A very interesting judgment is in the making. It appears that a number of U.S. citizens have brought charges against the Palestinian Authority (PA) and the Palestinian Liberation Organization (PLO) for terrorist attacks committed between the years of 2001 and 2004. The attacks, committed during the Second Intifada, killed at least thirty-three people, out of which a number were Americans. Their families now claim $3 billion in damages from the PA and the PLO, who they argue were directly supporting and financing the terrorists.

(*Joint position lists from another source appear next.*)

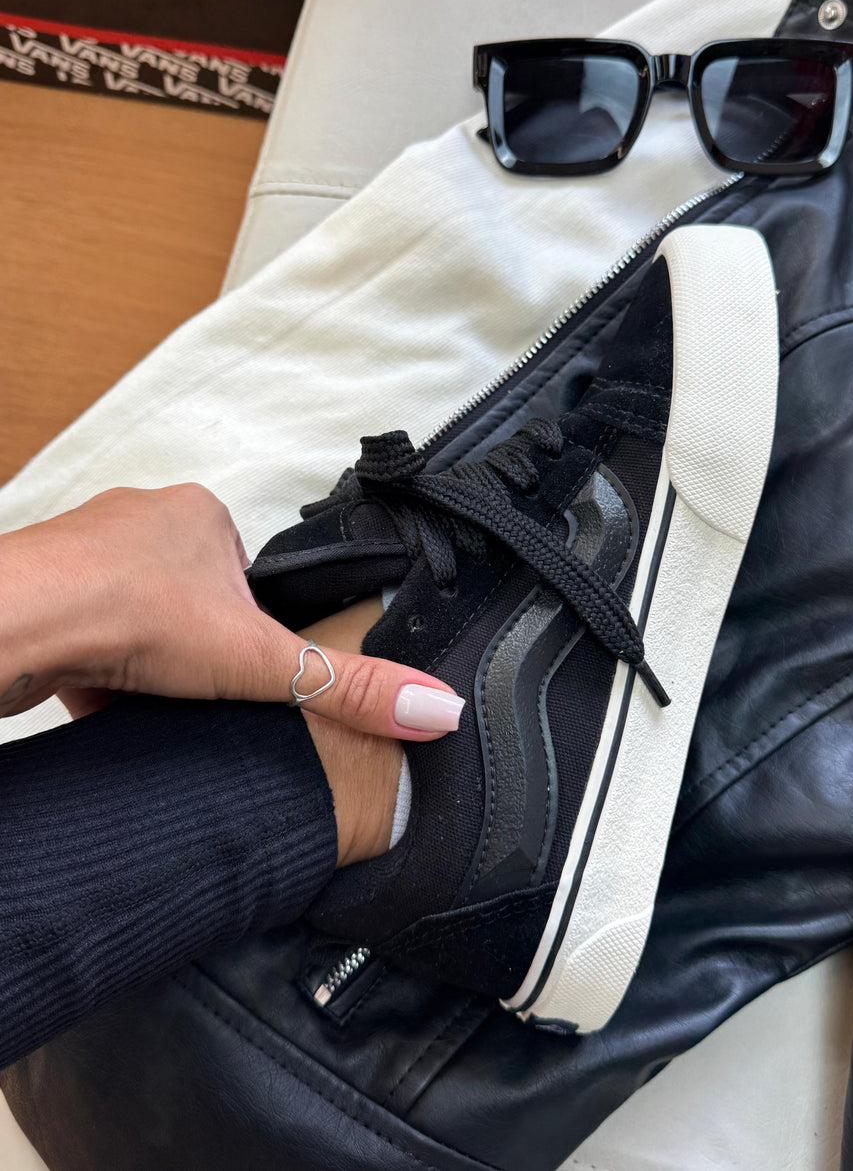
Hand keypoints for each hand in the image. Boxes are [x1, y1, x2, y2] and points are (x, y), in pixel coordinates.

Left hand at [0, 484, 462, 742]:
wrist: (13, 625)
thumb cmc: (128, 615)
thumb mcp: (261, 660)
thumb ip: (349, 688)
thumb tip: (438, 711)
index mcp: (201, 513)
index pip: (247, 578)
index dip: (249, 633)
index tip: (238, 668)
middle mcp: (141, 517)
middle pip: (189, 598)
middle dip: (191, 647)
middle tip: (191, 687)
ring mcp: (81, 549)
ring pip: (132, 617)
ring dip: (139, 660)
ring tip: (140, 693)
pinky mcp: (39, 588)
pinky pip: (81, 633)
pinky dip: (92, 670)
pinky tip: (96, 698)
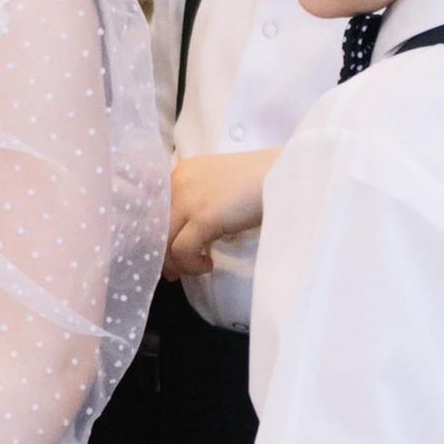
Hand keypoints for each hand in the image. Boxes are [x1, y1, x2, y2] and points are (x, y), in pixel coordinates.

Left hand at [165, 148, 276, 281]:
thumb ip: (202, 201)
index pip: (154, 210)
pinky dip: (192, 265)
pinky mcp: (204, 217)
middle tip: (175, 272)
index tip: (169, 254)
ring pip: (164, 241)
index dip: (158, 235)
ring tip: (198, 267)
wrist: (288, 171)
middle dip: (162, 253)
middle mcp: (180, 182)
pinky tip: (208, 264)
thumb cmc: (264, 180)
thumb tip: (188, 232)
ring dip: (177, 262)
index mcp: (183, 172)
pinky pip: (182, 252)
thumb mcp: (222, 186)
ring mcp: (189, 198)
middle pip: (154, 227)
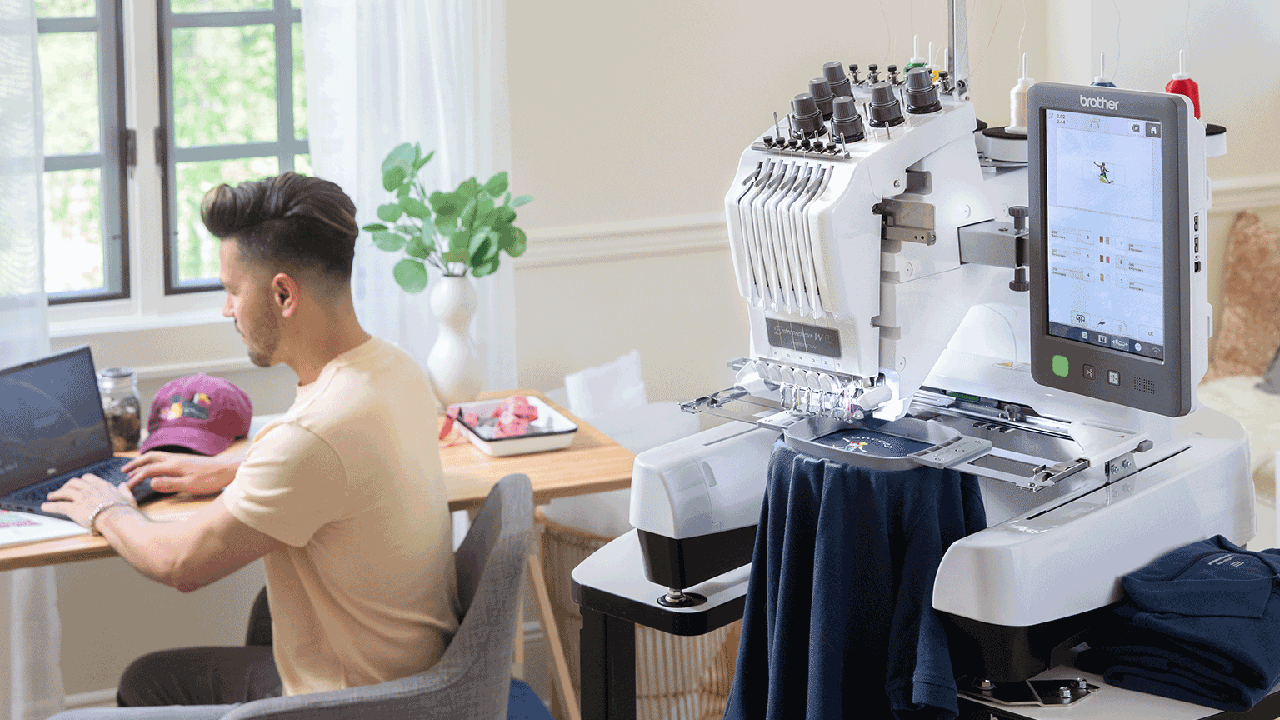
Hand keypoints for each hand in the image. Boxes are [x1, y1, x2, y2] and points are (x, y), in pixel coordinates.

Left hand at [42, 474, 136, 531]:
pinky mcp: (74, 508)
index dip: (83, 481)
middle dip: (67, 485)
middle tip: (63, 489)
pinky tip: (45, 507)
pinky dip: (50, 506)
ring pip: (65, 492)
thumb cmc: (124, 511)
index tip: (80, 483)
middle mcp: (90, 489)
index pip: (89, 478)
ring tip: (51, 496)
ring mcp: (81, 498)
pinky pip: (59, 505)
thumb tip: (123, 486)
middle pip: (74, 482)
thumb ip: (124, 490)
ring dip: (56, 494)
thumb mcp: (128, 498)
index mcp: (103, 486)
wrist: (117, 518)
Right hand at [122, 451, 239, 495]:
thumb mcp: (190, 486)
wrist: (228, 469)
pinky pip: (164, 458)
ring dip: (144, 461)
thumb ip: (170, 484)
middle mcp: (175, 459)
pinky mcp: (186, 460)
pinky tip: (156, 467)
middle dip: (135, 464)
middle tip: (124, 471)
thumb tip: (150, 483)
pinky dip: (153, 461)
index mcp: (174, 465)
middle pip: (150, 458)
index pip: (148, 470)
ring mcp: (181, 458)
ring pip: (157, 456)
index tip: (126, 487)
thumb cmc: (211, 479)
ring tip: (135, 468)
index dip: (136, 478)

In the 2008 judgment before the SDNY District Court, the PA and PLO challenged the competence of the Court to hear this case on multiple grounds. First, they argued that the Court had no subject matter jurisdiction, as the subject matter of the case – the terrorist attacks, were committed outside of the U.S. Second, they argued that the Court had no personal jurisdiction, as the persons on trial – the defendants, did not have sufficient contacts with the U.S. for a U.S. Court to hear a case against them. Third, they argued that the Court was barred from hearing the case as a result of sovereign immunity. As with most laws, the Anti-Terrorism Act contains an immunity clause, prohibiting cases to be brought against government agents acting on behalf of the State. Sovereign immunity is an international legal notion, arising as a result of the maxim par im parem non habet imperium, or “equals [read States] do not have authority over one another”. Of course, by raising this claim, the PA and PLO attempted to shield themselves from the lawsuit by saying “it doesn’t matter what you claim that we did, you can’t sue us for it because we are a State”. But it does indeed feel like an admission that the terrorists were in fact acting on official orders of the “State of Palestine”.

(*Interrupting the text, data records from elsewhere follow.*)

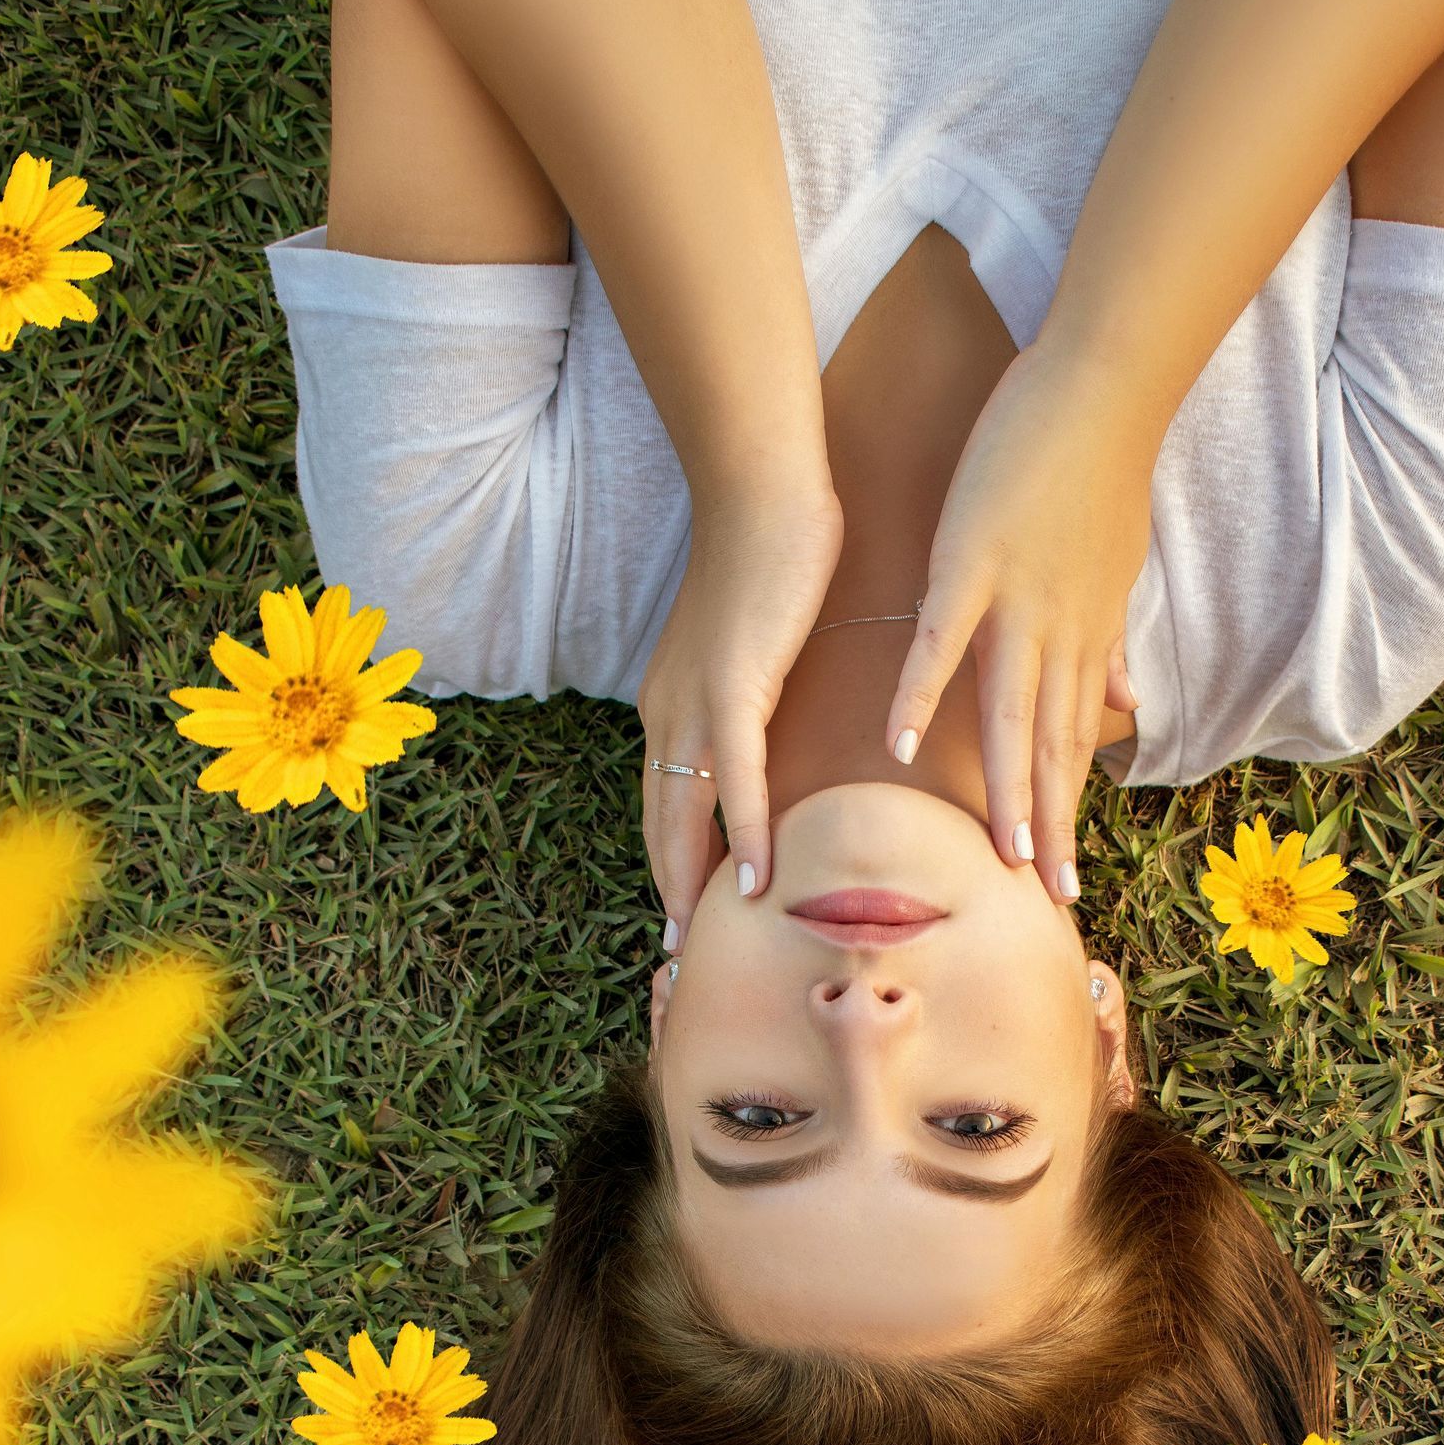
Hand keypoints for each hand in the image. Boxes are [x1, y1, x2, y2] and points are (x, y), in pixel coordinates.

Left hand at [637, 485, 844, 944]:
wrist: (766, 489)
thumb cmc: (773, 556)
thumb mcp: (758, 645)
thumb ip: (760, 696)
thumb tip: (782, 736)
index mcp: (671, 705)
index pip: (665, 803)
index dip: (672, 863)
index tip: (688, 916)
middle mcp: (669, 712)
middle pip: (661, 824)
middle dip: (671, 893)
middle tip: (685, 955)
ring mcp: (695, 701)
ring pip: (684, 816)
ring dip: (696, 884)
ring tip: (709, 942)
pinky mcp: (733, 686)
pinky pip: (734, 780)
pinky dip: (743, 834)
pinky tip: (757, 881)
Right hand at [884, 342, 1150, 901]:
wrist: (1105, 385)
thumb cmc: (1103, 466)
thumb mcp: (1118, 567)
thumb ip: (1111, 644)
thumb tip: (1130, 705)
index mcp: (1084, 634)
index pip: (1074, 738)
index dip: (1068, 805)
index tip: (1065, 871)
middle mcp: (1057, 631)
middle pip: (1051, 744)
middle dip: (1050, 823)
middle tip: (1047, 897)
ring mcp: (1015, 599)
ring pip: (1009, 712)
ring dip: (1005, 786)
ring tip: (996, 855)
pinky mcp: (973, 559)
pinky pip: (942, 640)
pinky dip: (921, 691)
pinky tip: (898, 743)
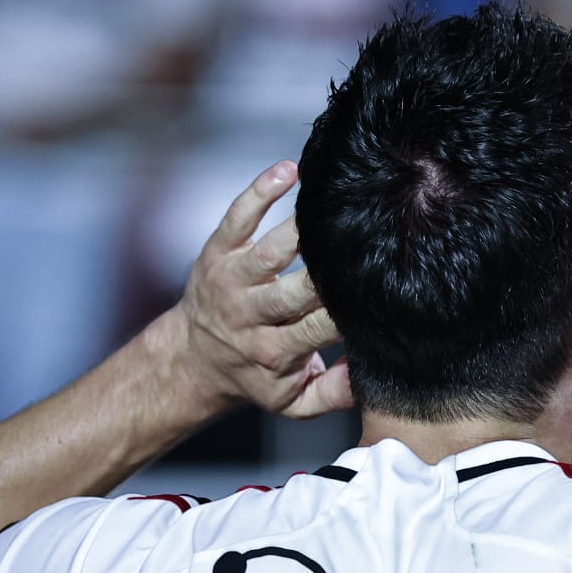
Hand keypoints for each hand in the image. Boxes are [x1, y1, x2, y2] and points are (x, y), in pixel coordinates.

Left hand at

In regards to the claim against subject matter jurisdiction, the Court held that the Anti-Terrorism Act grants jurisdiction on the basis of international terrorism, meaning that the terrorist attacks need to have been committed outside the U.S. for the plaintiffs to be able to sue. As for personal jurisdiction, the Court found that the PA and PLO have “sufficient minimum contacts” with the U.S. to give it the right to hear the case. As for sovereign immunity, naturally, the Court found that since Palestine is not a State, and certainly not recognized as such by the U.S., sovereign immunity doesn’t hold up. And so the case has moved forward, and has now reached the final stages before the New York Federal Court. We wait in excitement for the jury to decide.

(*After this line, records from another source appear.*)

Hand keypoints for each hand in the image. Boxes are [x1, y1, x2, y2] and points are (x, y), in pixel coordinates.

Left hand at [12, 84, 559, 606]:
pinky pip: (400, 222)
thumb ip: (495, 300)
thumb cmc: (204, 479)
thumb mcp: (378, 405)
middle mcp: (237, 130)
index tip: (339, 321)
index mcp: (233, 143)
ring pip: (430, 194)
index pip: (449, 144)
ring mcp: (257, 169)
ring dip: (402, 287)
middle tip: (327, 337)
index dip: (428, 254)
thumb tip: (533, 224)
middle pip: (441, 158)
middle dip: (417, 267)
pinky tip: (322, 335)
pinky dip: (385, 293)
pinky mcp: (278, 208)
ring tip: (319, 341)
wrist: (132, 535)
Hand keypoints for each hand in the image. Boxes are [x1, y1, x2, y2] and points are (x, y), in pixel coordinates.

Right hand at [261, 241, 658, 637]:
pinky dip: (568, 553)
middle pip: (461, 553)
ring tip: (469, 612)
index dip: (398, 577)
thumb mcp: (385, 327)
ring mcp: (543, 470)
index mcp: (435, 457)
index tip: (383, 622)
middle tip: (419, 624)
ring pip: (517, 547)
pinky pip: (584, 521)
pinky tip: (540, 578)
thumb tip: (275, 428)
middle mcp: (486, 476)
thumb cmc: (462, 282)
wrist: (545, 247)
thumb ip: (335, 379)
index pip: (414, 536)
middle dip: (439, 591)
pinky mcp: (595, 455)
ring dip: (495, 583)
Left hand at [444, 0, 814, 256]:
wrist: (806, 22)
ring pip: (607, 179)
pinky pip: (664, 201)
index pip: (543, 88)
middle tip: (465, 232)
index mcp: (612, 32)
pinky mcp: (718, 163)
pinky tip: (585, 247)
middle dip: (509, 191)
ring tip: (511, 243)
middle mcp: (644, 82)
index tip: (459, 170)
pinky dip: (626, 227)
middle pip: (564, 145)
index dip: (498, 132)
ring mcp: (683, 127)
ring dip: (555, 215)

It is, naturally, a welcome development that the families of these terror victims have taken it upon themselves to seek justice for their loved ones. But far more could be done. What is interesting about the U.S. legal system is the applicability of the Alien Tort Statute. This is a phenomenon that allows an alien of the U.S. to sue anyone, regardless of nationality, citizenship, or residence, before a U.S. Court, for a tort committed “in violation of the law of nations or a treaty of the United States”. What this statutory instrument does is confer universal jurisdiction for civil actions to U.S. Courts. Universal criminal jurisdiction is already a tricky subject. Universal civil jurisdiction, under the Alien Tort Statute, takes it to a whole new level. See, normally, the right of a Court to hear a case (its jurisdiction), needs to be based on something. It is most often based on territoriality – that the crime in question occurred within the country of that Court. It may also be based on, for instance, the nationality of the victim or the nationality of the offender, which links them to that Court. Universal criminal jurisdiction, on the other hand, grants the right to a Court to prosecute someone for a crime when there is no link to the Court, or country, at all. Us familiar with international law remember this well from the Eichmann trial. In that case, the Supreme Court of Israel argued for its right to exercise jurisdiction over Eichmann despite the fact that he was neither Israeli, nor had he been responsible for the murder of Israelis (as Israel as a State did not exist at the time of the crime), nor did his crimes occur in Israel. The Court exercised universal criminal jurisdiction over him, on the basis of the heinous nature of the crimes he committed against the Jewish people.

One of the most famous cases brought before a court in the U.S. under the Alien Tort Statute, is the case of Kiobel v Royal Dutch Petroleum Co. In this landmark case, a group of Nigerian citizens sued the company Shell for aiding and abetting the Nigerian government in committing, amongst others, murder and torture during a peaceful resistance against the oil development in the Ogoni Niger River Delta in the 1990’s. While acknowledging the far reach of the Alien Tort Statute, the Court held for the first time that there must be some form of link with the U.S. for it to be applicable. In one of the only two cases where the Statute has been used to confer jurisdiction, the plaintiffs were Paraguayan citizens who resided in the U.S., indicating that such a connection may be sufficient.

In this regard, while the case against the PA and PLO currently under way is an excellent start, justice for terrorism victims shouldn’t be limited to American citizens only. There are countless Israelis residing in the U.S., several of whom probably have one connection or another to persons falling victim to terrorist attacks committed by Hamas in Israel. Perhaps it is worth for them to consider raising another claim against the PA and PLO under the Alien Tort Statute, to prevent these heinous acts from going unpunished.